--- SELECTED EXTRACT Enclosed Below ---

Search code examples
pythonrandomsamplingdownsampling

Python: downsample a population using frequency data


Given a data series representing frequencies of elements in a population, what would be the easiest way to downsample it ?

The following population: pop = ['a', 'b', 'a', 'c', 'c', 'd', 'c', 'a', 'a', 'b', 'a']

Can be summeriezed as: freq = {'a': 5, 'c': 3, 'b': 2, 'd': 1}

Using the simple: from collections import Counter; Counter(pop)

To randomly downsample that population to 5 individuals I can do:

>>> from random import sample
>>> from collections import Counter
>>> pop = ['a', 'b', 'a', 'c', 'c', 'd', 'c', 'a', 'a', 'b', 'a']
>>> smaller_pop = sample(pop, 5)
>>> smaller_freq = Counter(smaller_pop)
>>> print smaller_freq
Counter({'a': 3, 'c': 1, 'b': 1})

--- End of Enclosed SELECTED EXTRACT ---

→ **WHAT YOU NEED TO DO**:
a) In the downsampling question, what is the call sample(pop, 5) used for? Answer in one to three sentences.
b) Reproduce part of the downsampling question word for word, starting at "Python: downsample a" and ending at "import Counter; Counter(pop)".
You won't need the lines after this.

--- DATASET ENTRIES Enclosed Below ---

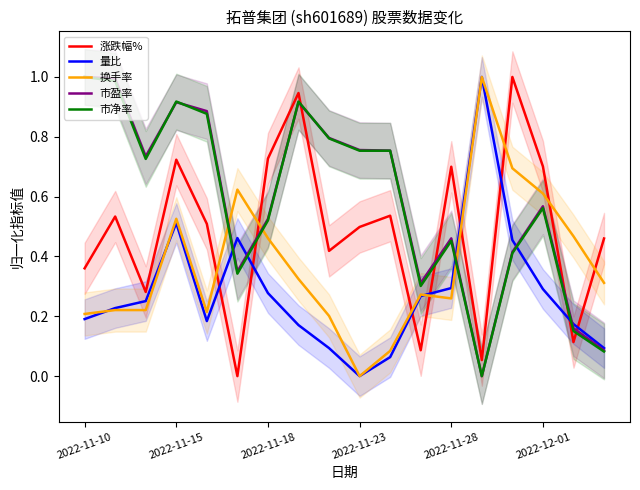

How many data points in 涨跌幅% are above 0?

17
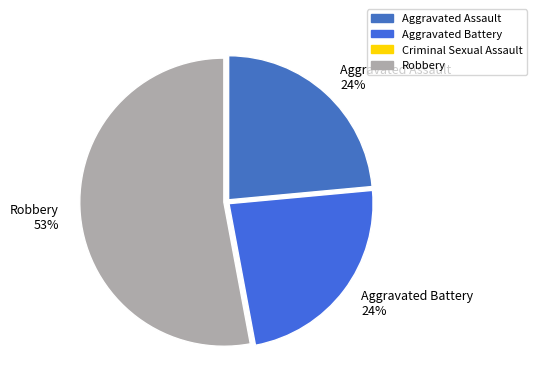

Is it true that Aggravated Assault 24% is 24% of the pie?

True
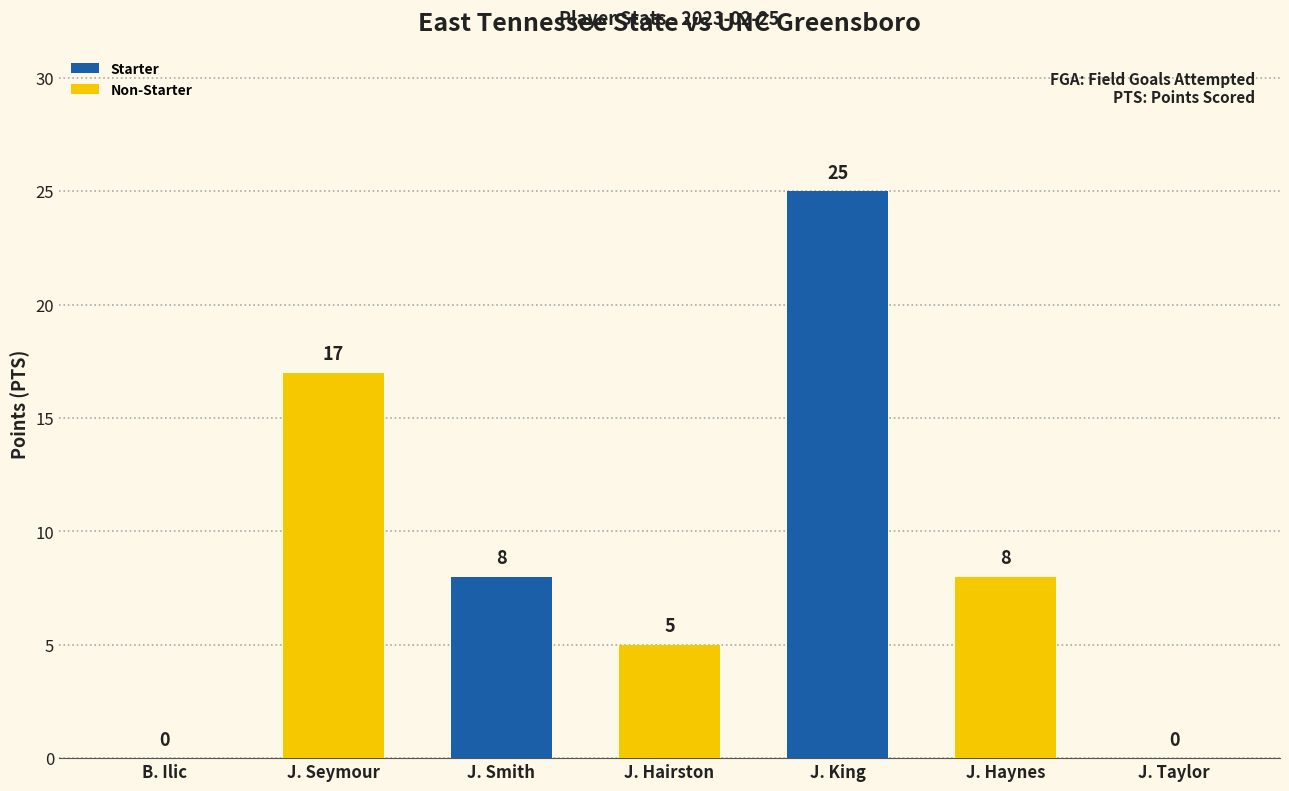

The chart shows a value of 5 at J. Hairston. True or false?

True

--- End of Enclosed DATASET ENTRIES ---
--- DATASET ENTRIES Enclosed Below ---

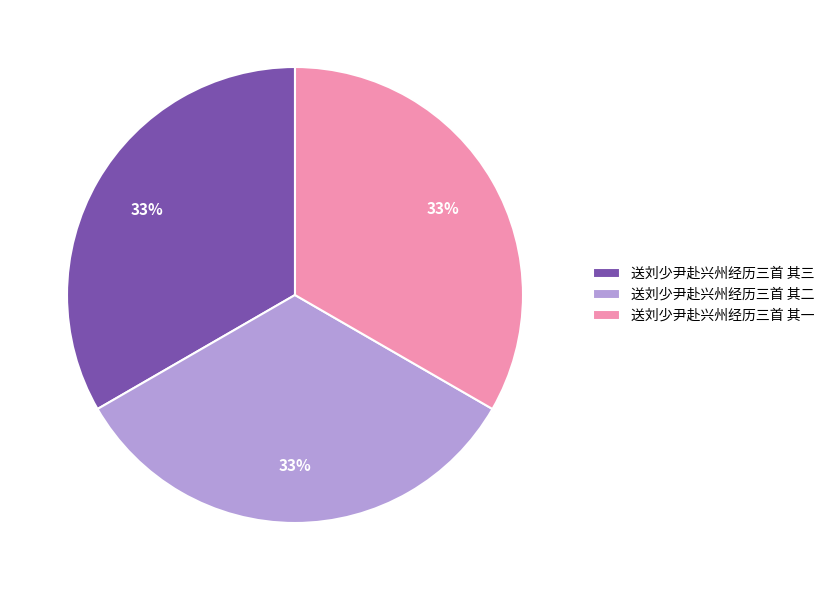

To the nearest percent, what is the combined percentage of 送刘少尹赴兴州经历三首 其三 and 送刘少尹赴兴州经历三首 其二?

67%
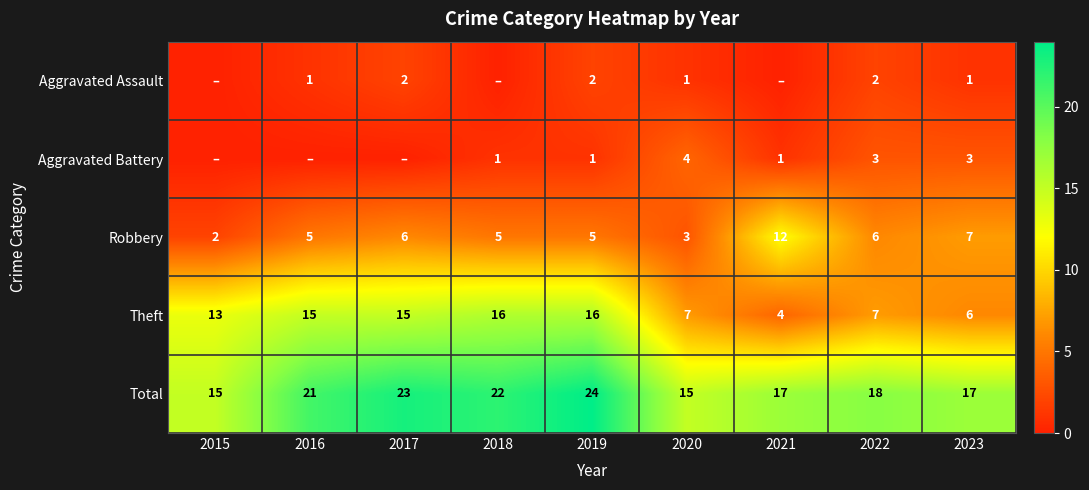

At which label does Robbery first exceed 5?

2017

--- End of Enclosed DATASET ENTRIES ---

→ **OUTPUTS FOR THE TASKS**:
a) It randomly downsamples the population pop to 5 individuals. The smaller population is then passed to Counter to get its frequencies, which print as Counter({'a': 3, 'c': 1, 'b': 1}).

b)
Python: downsample a population using frequency data


Given a data series representing frequencies of elements in a population, what would be the easiest way to downsample it ?

The following population: pop = ['a', 'b', 'a', 'c', 'c', 'd', 'c', 'a', 'a', 'b', 'a']

Can be summeriezed as: freq = {'a': 5, 'c': 3, 'b': 2, 'd': 1}

Using the simple: from collections import Counter; Counter(pop)